‘Digger’ was one of several wartime patriotic songs written and recorded by prolific singer-songwriter Jack Lumsdaine, and was released midway through the Second World War.
The song recalls the history of the Diggers of Gallipoli having ‘made Australia’s name’, before describing a soldier in a trench at the battlefront in Europe wistfully recalling iconic parts of his homeland back in Australia.
Popular songs like ‘Digger’ played an important role in motivating Australians and propagandising First and Second World War efforts. ‘Digger’ is also one of a group of songs considered to be from the birth of Australia’s ‘Tin Pan Alley’. It represents the rise of publishing local professional songwriters rather than the work of amateurs, which was the case during the First World War.
John (Jack) Lumsdaine (1895-1948) was one of Australia’s most prominent singers and songwriters of the first half of the 20th century, well known for his topical and patriotic songs.

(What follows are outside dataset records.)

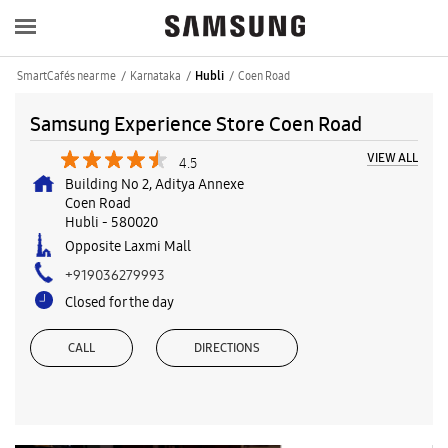
SmartCafés near me
Karnataka
Coen Road
Hubli
Samsung Experience Store Coen Road
VIEW ALL
4.5
Building No 2, Aditya Annexe
Coen Road
Hubli
-
580020
Opposite Laxmi Mall
+919036279993
Closed for the day
CALL
DIRECTIONS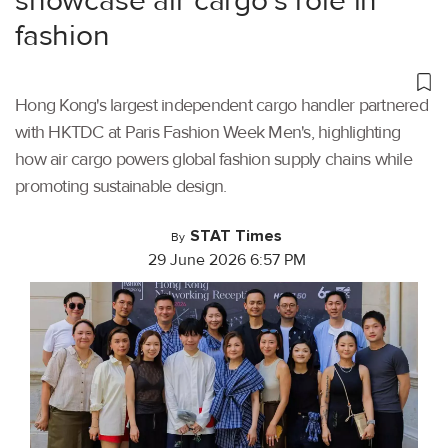
showcase air cargo’s role in
fashion
Hong Kong's largest independent cargo handler partnered
with HKTDC at Paris Fashion Week Men's, highlighting
how air cargo powers global fashion supply chains while
promoting sustainable design.
STAT Times
By
29 June 2026 6:57 PM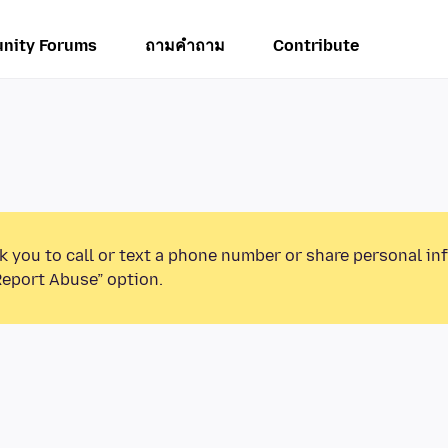
nity Forums
ถามคำถาม
Contribute
k you to call or text a phone number or share personal in
Report Abuse” option.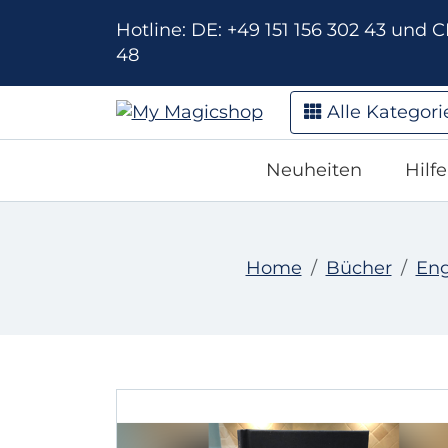
Hotline: DE: +49 151 156 302 43 und CH
48
Alle Kategori
Neuheiten
Hilf
Home
Bücher
Eng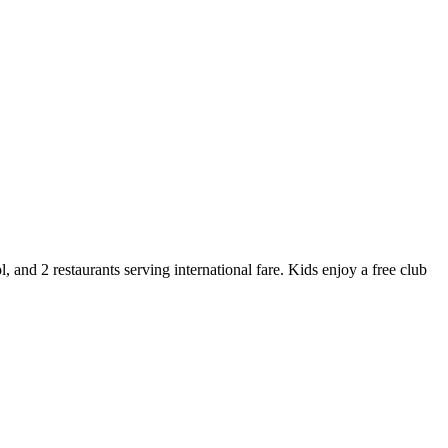
 and 2 restaurants serving international fare. Kids enjoy a free club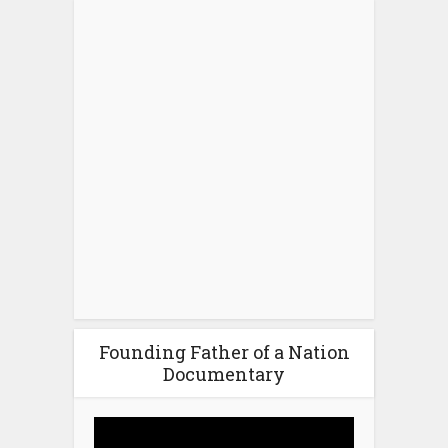
Founding Father of a Nation
Documentary
Video
Player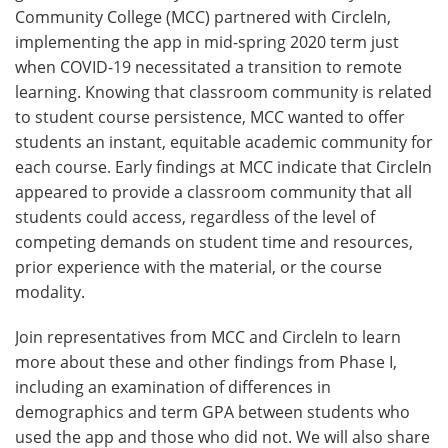
Community College (MCC) partnered with CircleIn,
implementing the app in mid-spring 2020 term just
when COVID-19 necessitated a transition to remote
learning. Knowing that classroom community is related
to student course persistence, MCC wanted to offer
students an instant, equitable academic community for
each course. Early findings at MCC indicate that CircleIn
appeared to provide a classroom community that all
students could access, regardless of the level of
competing demands on student time and resources,
prior experience with the material, or the course
modality.
Join representatives from MCC and CircleIn to learn
more about these and other findings from Phase I,
including an examination of differences in
demographics and term GPA between students who
used the app and those who did not. We will also share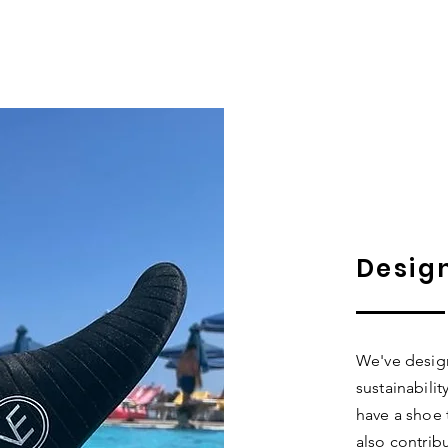
Desig
We've design
sustainabili
have a shoe 
also contrib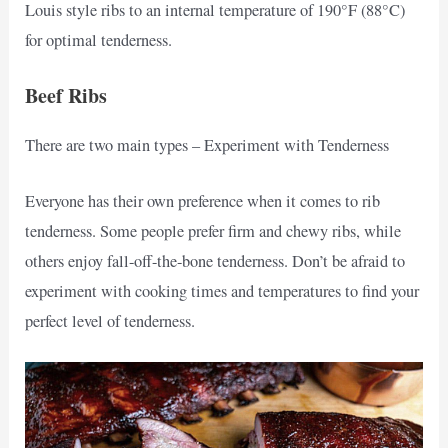
Louis style ribs to an internal temperature of 190°F (88°C)
for optimal tenderness.
Beef Ribs
There are two main types – Experiment with Tenderness
Everyone has their own preference when it comes to rib
tenderness. Some people prefer firm and chewy ribs, while
others enjoy fall-off-the-bone tenderness. Don’t be afraid to
experiment with cooking times and temperatures to find your
perfect level of tenderness.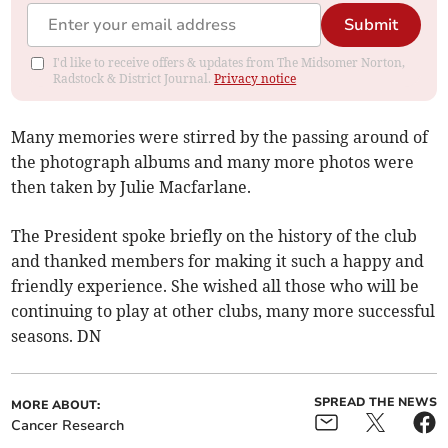
Submit
I'd like to receive offers & updates from The Midsomer Norton,
Radstock & District Journal.
Privacy notice
Many memories were stirred by the passing around of
the photograph albums and many more photos were
then taken by Julie Macfarlane.
The President spoke briefly on the history of the club
and thanked members for making it such a happy and
friendly experience. She wished all those who will be
continuing to play at other clubs, many more successful
seasons. DN
SPREAD THE NEWS
MORE ABOUT:
Cancer Research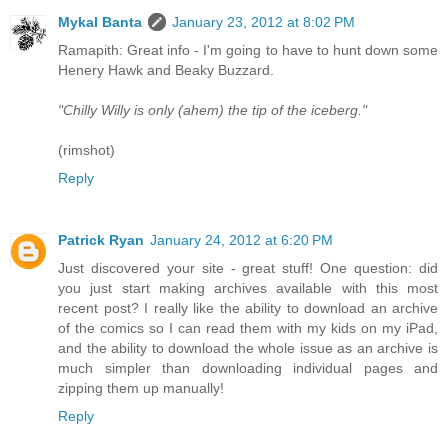
Mykal Banta
January 23, 2012 at 8:02 PM
Ramapith: Great info - I'm going to have to hunt down some
Henery Hawk and Beaky Buzzard.
"Chilly Willy is only (ahem) the tip of the iceberg."
(rimshot)
Reply
Patrick Ryan
January 24, 2012 at 6:20 PM
Just discovered your site - great stuff! One question: did
you just start making archives available with this most
recent post? I really like the ability to download an archive
of the comics so I can read them with my kids on my iPad,
and the ability to download the whole issue as an archive is
much simpler than downloading individual pages and
zipping them up manually!
Reply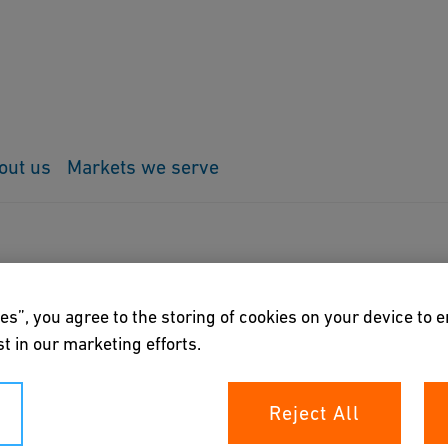
out us
Markets we serve
F Fittings
ings
es”, you agree to the storing of cookies on your device to 
t in our marketing efforts.
rs the possibility to export all malleable cast iron
Reject All
ard steel pipes in most varied CAD-formats.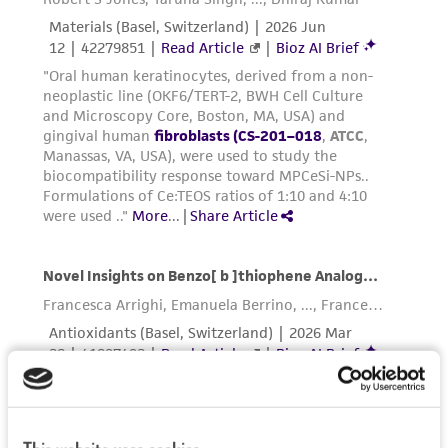
This product is sent on the condition that the
customer is responsible for and assumes all risk
and responsibility in connection with the
receipt, handling, storage, disposal, and use of
the ATCC product including without limitation
taking all appropriate safety and handling
precautions to minimize health or
environmental risk. As a condition of receiving
the material, the customer agrees that any
activity undertaken with the ATCC product and
any progeny or modifications will be conducted
in compliance with all applicable laws,
regulations, and guidelines. This product is
provided 'AS IS' with no representations or
warranties whatsoever except as expressly set
forth herein and in no event shall ATCC, its
parents, subsidiaries, directors, officers, agents,
employees, assigns, successors, and affiliates be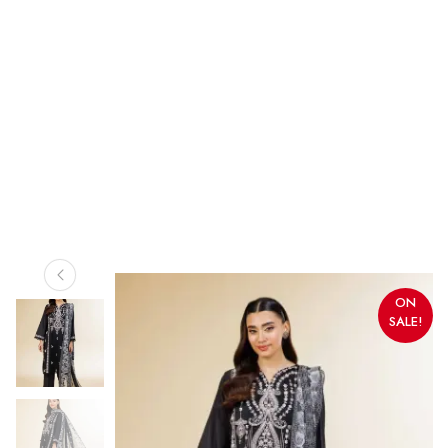
ON
SALE!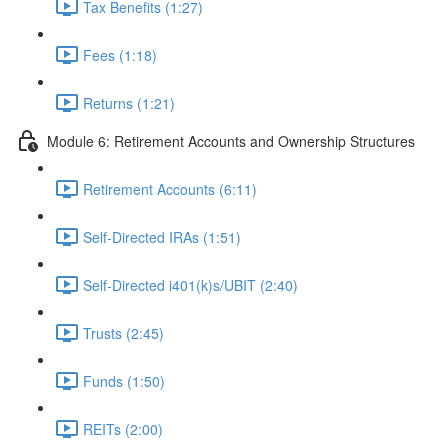
Tax Benefits (1:27)
Fees (1:18)
Returns (1:21)
Module 6: Retirement Accounts and Ownership Structures
Retirement Accounts (6:11)
Self-Directed IRAs (1:51)
Self-Directed i401(k)s/UBIT (2:40)
Trusts (2:45)
Funds (1:50)
REITs (2:00)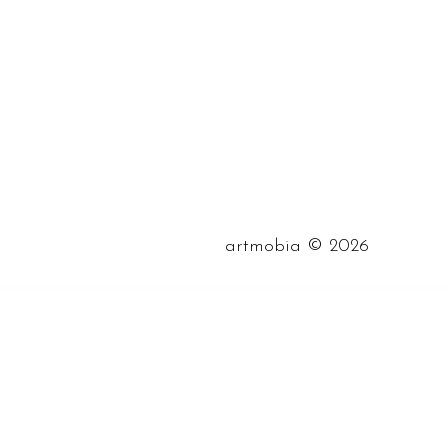
©
artmobia
2026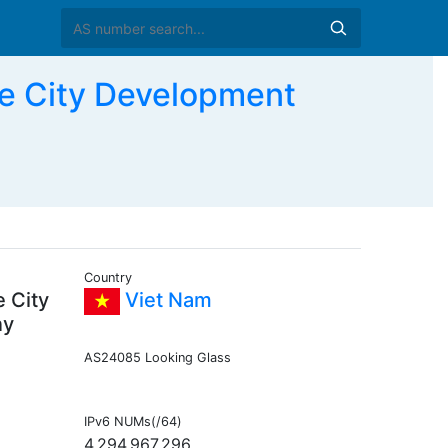
e City Development
Country
 City
Viet Nam
ny
AS24085 Looking Glass
IPv6 NUMs(/64)
4,294,967,296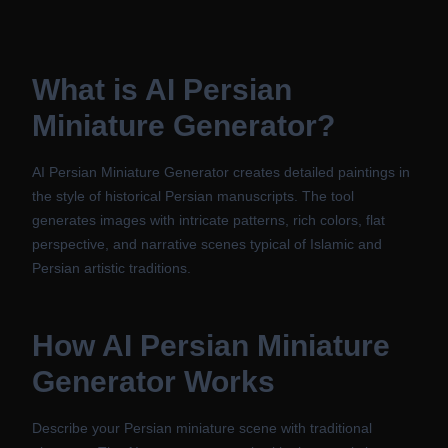
What is
AI Persian
Miniature Generator
?
AI Persian Miniature Generator creates detailed paintings in
the style of historical Persian manuscripts. The tool
generates images with intricate patterns, rich colors, flat
perspective, and narrative scenes typical of Islamic and
Persian artistic traditions.
How
AI Persian Miniature
Generator
Works
Describe your Persian miniature scene with traditional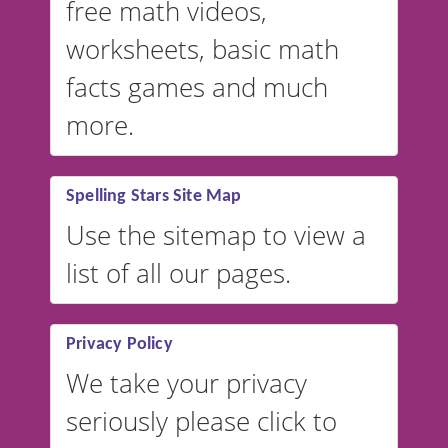
free math videos,
worksheets, basic math
facts games and much
more.
Spelling Stars Site Map
Use the sitemap to view a
list of all our pages.
Privacy Policy
We take your privacy
seriously please click to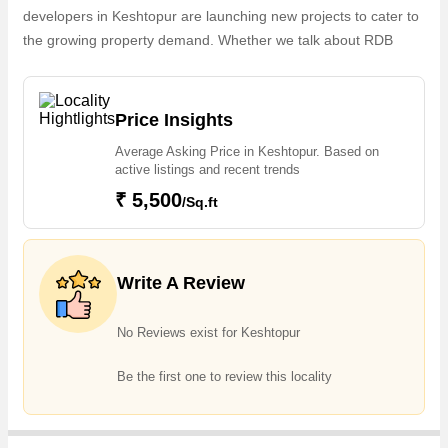
developers in Keshtopur are launching new projects to cater to
the growing property demand. Whether we talk about RDB
Neelkamal Apartment, RDB Neelgagan Apartment, GM Kamal
Apartment, GM Pooja Apartment, 2 & 3 BHK Apartments, the
builders are coming up with several Completedand Ongoing
Price Insights
projects and in its nearby localities like Bidhannagar, Kaikhali,
Average Asking Price in Keshtopur. Based on
Teghoria, V I P Road, Baguihati, Lake Town, Bangur, City
active listings and recent trends
Center 1, Chinar Park, Tarulia projects in Keshtopur . For those
₹ 5,500
/Sq.ft
who are planning to buy property in Keshtopur, there are
several trusted real estate agents who can help the buyers find
their ideal Flats & Apartments, Individual Houses / Villas,
Builder Floor, Commercial Shops, Residential Plot in the
Write A Review
shortest time.
No Reviews exist for Keshtopur
Be the first one to review this locality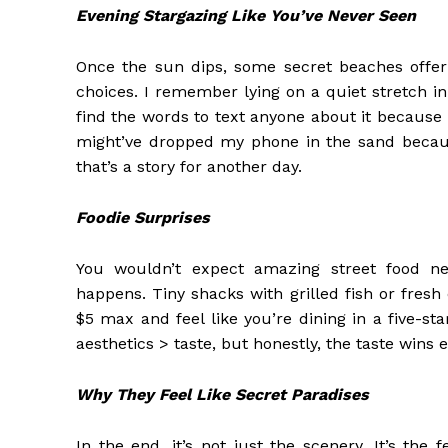
Evening Stargazing Like You’ve Never Seen
Once the sun dips, some secret beaches offer 
choices. I remember lying on a quiet stretch in 
find the words to text anyone about it because 
might’ve dropped my phone in the sand becaus
that’s a story for another day.
Foodie Surprises
You wouldn’t expect amazing street food n
happens. Tiny shacks with grilled fish or fresh
$5 max and feel like you’re dining in a five-s
aesthetics > taste, but honestly, the taste wins 
Why They Feel Like Secret Paradises
In the end, it’s not just the scenery. It’s the 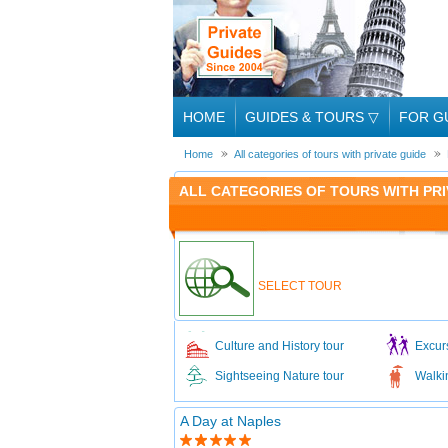
HOME
GUIDES & TOURS
▽
FOR G
Home
All categories of tours with private guide
ALL CATEGORIES OF TOURS WITH PRIV
SELECT TOUR
Culture and History tour
Excur
Sightseeing Nature tour
Walki
A Day at Naples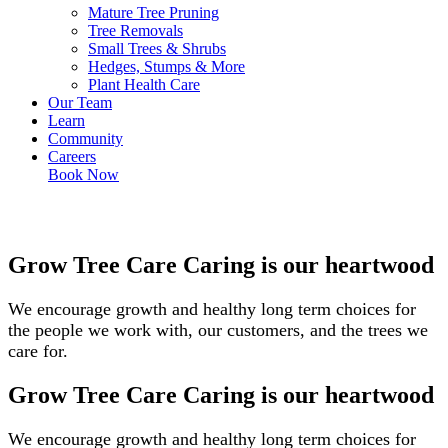
Mature Tree Pruning
Tree Removals
Small Trees & Shrubs
Hedges, Stumps & More
Plant Health Care
Our Team
Learn
Community
Careers
Book Now
Grow Tree Care
Caring is our heartwood
We encourage growth and healthy long term choices for
the people we work with, our customers, and the trees we
care for.
Grow Tree Care
Caring is our heartwood
We encourage growth and healthy long term choices for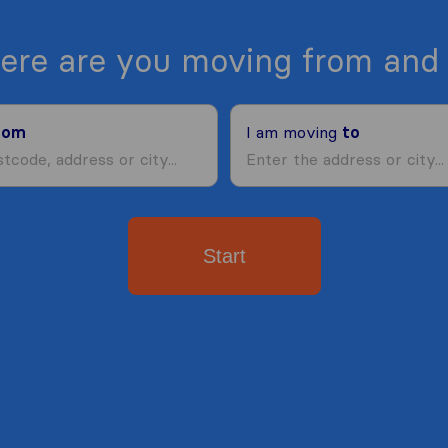
ere are you moving from and 
rom
I am moving
to
Start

He worked for print music publishers Allans Music and J Albert and Sons after his First World War service, touring Australia and New Zealand to promote new works, including his own. He later worked as a composer, arranger and performer on the Tivoli vaudeville circuit, and as radio announcer for 2FC then 2GB.
He began his recording career in 1926 with Columbia in Sydney, with many of his songs also recorded by notable singers of the period such as Peter Dawson.